Reproduce the text of every item below word for word, keeping each line as it appears.

Start of Data

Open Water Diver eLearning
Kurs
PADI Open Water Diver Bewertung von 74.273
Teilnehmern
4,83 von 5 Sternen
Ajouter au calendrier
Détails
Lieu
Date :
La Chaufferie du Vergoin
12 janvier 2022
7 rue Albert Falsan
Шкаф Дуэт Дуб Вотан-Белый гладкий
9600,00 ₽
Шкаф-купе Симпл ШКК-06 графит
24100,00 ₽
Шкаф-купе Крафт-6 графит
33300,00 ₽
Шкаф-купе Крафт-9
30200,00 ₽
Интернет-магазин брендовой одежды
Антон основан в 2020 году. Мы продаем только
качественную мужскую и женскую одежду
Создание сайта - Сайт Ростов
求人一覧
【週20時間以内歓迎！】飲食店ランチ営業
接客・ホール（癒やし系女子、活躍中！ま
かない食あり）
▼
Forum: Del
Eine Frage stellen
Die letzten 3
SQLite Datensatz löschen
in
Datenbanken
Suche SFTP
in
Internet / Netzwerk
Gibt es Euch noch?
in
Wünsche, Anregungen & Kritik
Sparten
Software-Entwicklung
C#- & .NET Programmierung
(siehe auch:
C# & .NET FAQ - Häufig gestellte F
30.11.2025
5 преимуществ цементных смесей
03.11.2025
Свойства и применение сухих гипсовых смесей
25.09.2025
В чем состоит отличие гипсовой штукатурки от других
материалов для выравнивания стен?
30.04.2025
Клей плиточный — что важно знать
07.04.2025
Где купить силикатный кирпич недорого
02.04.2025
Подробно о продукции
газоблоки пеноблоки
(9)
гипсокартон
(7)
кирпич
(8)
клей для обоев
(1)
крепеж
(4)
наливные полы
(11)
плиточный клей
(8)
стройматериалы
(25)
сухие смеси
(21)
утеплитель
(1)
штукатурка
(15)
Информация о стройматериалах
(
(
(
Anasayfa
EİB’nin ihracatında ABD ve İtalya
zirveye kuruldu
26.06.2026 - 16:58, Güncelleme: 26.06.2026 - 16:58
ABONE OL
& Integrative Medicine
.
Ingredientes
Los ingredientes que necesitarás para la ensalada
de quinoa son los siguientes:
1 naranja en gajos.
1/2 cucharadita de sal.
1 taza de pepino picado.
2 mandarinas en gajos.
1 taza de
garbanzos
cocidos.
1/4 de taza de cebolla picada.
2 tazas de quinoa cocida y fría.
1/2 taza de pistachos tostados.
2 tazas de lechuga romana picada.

End of Data

* [Exercise solution]
Open Water Diver eLearning
Kurs
PADI Open Water Diver Bewertung von 74.273
Teilnehmern
4,83 von 5 Sternen
Ajouter au calendrier
Détails
Lieu
Date :
La Chaufferie du Vergoin
12 janvier 2022
7 rue Albert Falsan
Шкаф Дуэт Дуб Вотан-Белый гладкий
9600,00 ₽
Шкаф-купе Симпл ШКК-06 графит
24100,00 ₽
Шкаф-купе Крафт-6 графит
33300,00 ₽
Шкаф-купе Крафт-9
30200,00 ₽
Интернет-магазин брендовой одежды
Антон основан в 2020 году. Мы продаем только
качественную мужскую и женскую одежду
Создание сайта - Сайт Ростов
求人一覧
【週20時間以内歓迎！】飲食店ランチ営業
接客・ホール（癒やし系女子、活躍中！ま
かない食あり）
▼
Forum: Del
Eine Frage stellen
Die letzten 3
SQLite Datensatz löschen
in
Datenbanken
Suche SFTP
in
Internet / Netzwerk
Gibt es Euch noch?
in
Wünsche, Anregungen & Kritik
Sparten
Software-Entwicklung
C#- & .NET Programmierung
(siehe auch:
C# & .NET FAQ - Häufig gestellte F
30.11.2025
5 преимуществ цементных смесей
03.11.2025
Свойства и применение сухих гипсовых смесей
25.09.2025
В чем состоит отличие гипсовой штукатурки от других
материалов для выравнивания стен?
30.04.2025
Клей плиточный — что важно знать
07.04.2025
Где купить силикатный кирпич недорого
02.04.2025
Подробно о продукции
газоблоки пеноблоки
(9)
гипсокартон
(7)
кирпич
(8)
клей для обоев
(1)
крепеж
(4)
наливные полы
(11)
плиточный клей
(8)
стройматериалы
(25)
сухие смеси
(21)
утеплитель
(1)
штукатурка
(15)
Информация о стройматериалах
(
(
(
Anasayfa
EİB’nin ihracatında ABD ve İtalya
zirveye kuruldu
26.06.2026 - 16:58, Güncelleme: 26.06.2026 - 16:58
ABONE OL
& Integrative Medicine
.
Ingredientes
Los ingredientes que necesitarás para la ensalada
de quinoa son los siguientes:
1 naranja en gajos.
1/2 cucharadita de sal.
1 taza de pepino picado.
2 mandarinas en gajos.
1 taza de
garbanzos
cocidos.
1/4 de taza de cebolla picada.
2 tazas de quinoa cocida y fría.
1/2 taza de pistachos tostados.
2 tazas de lechuga romana picada.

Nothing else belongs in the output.